Two University of Missouri animal sciences professors recently won awards from the American Society of Animal Science.
ASAS is a non-profit professional organization for the advancement of livestock, companion animals, exotic animals and meat science. ASAS members are involved in university research, education and extension as well as in the feed, pharmaceutical and other animal-related industries.
It supports the careers of scientists and animal producers by fostering the discovery, sharing and application of scientific knowledge concerning the responsible use of animals to enhance human life and well-being. Disciplines supported include nutrition, reproductive physiology, genetics, and behavior of food-producing animals and processing of meat-based products, including beef, pork and veal.
Lorenzen grew up in Redmond, Wash. and earned her Ph.D. in Animal Science at Texas A&M University. She joined the faculty at the MU College of Agriculture, Food and Natural Resources (CAFNR) in 1991, and was promoted to professor in 2011. Her research focuses on the consumer acceptance of beef and laboratory techniques to predict beef tenderness.

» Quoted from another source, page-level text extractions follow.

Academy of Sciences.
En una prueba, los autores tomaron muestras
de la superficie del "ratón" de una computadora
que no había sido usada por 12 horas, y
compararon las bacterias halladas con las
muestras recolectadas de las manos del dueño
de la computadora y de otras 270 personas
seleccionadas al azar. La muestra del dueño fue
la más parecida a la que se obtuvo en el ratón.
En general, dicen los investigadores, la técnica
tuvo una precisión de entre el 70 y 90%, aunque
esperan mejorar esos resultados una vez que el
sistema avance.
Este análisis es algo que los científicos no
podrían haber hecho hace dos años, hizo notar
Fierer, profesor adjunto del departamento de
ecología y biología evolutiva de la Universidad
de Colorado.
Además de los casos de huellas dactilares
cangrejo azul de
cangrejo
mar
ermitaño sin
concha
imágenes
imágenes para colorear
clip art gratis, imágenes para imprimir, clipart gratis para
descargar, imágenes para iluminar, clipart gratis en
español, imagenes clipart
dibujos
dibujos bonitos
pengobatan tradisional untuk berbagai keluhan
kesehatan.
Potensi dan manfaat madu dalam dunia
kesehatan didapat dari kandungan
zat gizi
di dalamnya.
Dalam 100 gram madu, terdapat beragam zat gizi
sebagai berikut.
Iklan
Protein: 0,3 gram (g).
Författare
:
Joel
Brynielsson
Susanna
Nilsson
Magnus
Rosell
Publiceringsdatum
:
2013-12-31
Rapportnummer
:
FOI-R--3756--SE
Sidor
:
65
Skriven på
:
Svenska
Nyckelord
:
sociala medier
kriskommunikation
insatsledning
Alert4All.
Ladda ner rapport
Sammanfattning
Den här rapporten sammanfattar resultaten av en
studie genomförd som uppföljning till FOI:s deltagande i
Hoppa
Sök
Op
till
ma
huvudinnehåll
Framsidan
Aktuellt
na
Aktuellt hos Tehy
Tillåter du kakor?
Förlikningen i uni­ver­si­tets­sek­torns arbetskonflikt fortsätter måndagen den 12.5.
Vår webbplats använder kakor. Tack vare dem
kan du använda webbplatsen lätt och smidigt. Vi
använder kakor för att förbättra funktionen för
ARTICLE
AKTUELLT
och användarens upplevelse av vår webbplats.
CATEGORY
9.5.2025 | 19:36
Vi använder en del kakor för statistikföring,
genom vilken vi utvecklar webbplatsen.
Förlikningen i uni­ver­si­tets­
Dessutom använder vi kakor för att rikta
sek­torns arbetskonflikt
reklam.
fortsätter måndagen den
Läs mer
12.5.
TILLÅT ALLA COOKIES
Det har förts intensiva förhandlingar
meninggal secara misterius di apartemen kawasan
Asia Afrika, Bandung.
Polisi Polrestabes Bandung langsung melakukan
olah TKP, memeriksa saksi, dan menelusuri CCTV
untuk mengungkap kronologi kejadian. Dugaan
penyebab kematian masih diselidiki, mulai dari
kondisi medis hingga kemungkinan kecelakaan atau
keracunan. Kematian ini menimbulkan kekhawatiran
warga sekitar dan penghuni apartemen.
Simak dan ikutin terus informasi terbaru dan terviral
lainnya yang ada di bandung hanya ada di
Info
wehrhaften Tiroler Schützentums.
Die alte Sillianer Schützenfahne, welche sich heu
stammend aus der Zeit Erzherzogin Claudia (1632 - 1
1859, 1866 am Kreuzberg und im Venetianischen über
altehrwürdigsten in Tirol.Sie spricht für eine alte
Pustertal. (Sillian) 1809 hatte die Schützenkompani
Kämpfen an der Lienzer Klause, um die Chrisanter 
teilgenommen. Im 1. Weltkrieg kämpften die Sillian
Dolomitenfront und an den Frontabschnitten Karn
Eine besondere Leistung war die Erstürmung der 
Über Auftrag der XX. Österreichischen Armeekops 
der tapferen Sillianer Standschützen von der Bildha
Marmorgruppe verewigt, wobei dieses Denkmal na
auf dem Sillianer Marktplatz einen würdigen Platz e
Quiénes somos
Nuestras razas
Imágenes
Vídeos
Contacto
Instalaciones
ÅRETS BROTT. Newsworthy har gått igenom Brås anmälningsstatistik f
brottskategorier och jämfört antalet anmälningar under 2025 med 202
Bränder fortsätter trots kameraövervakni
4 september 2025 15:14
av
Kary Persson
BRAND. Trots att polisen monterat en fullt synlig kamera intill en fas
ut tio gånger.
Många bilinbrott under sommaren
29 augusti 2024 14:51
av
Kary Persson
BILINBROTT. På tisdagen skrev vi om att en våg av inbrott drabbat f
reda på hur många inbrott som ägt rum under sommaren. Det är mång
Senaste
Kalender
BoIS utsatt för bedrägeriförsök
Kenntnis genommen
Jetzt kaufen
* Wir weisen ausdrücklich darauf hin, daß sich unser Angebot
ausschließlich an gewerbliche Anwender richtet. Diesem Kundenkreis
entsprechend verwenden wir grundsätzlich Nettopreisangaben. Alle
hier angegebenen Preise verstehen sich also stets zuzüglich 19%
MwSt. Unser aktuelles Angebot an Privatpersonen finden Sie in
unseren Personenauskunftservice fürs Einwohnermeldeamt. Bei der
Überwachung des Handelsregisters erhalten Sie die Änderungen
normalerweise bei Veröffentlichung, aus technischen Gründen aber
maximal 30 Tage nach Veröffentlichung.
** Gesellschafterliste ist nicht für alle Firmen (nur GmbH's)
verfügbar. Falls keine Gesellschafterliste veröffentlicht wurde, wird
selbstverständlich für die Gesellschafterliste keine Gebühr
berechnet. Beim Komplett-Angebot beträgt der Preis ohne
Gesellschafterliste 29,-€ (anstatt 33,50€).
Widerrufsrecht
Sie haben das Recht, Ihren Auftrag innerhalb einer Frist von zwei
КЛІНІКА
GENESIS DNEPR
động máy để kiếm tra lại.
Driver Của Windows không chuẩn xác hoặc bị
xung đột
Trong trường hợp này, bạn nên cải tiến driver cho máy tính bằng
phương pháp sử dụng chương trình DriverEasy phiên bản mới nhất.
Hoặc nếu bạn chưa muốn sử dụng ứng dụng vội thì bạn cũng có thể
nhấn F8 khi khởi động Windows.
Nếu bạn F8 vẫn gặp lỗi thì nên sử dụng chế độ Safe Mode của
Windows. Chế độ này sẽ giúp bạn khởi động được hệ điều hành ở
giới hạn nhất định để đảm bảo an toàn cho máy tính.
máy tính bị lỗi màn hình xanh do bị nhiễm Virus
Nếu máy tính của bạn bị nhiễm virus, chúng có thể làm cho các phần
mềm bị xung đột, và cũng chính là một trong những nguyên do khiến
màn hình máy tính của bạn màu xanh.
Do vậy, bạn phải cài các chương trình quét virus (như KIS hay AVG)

Ledoux earned his Ph.D. from the University of Florida and came to CAFNR’s Division of Animal Science in 1990. He was promoted to professor in 2003. His research focuses on determining the effects of mycotoxin contamination of poultry feed ingredients. Mycotoxins are secondary metabolites of fungi that grow in grain and can lead to issues in livestock when contaminated feed is ingested. Mycotoxins are more of a problem in warmer countries, especially less-developed ones with grain storage issues.
Lorenzen is the author or co-author of 39 refereed journal articles, 22 invited presentations, 37 technical papers and one patent application. Her research has garnered more than $2.5 million in federal, industry and university funding.
Ledoux has presented his research in 20 countries and is a visiting professor at the University of Sao Paulo, Brazil. He has authored or co-authored 98 refereed journal articles, and has hosted seven international faculty and 18 international interns in his laboratory. Ledoux was one of the first recipients of the MU International Scholar Awards.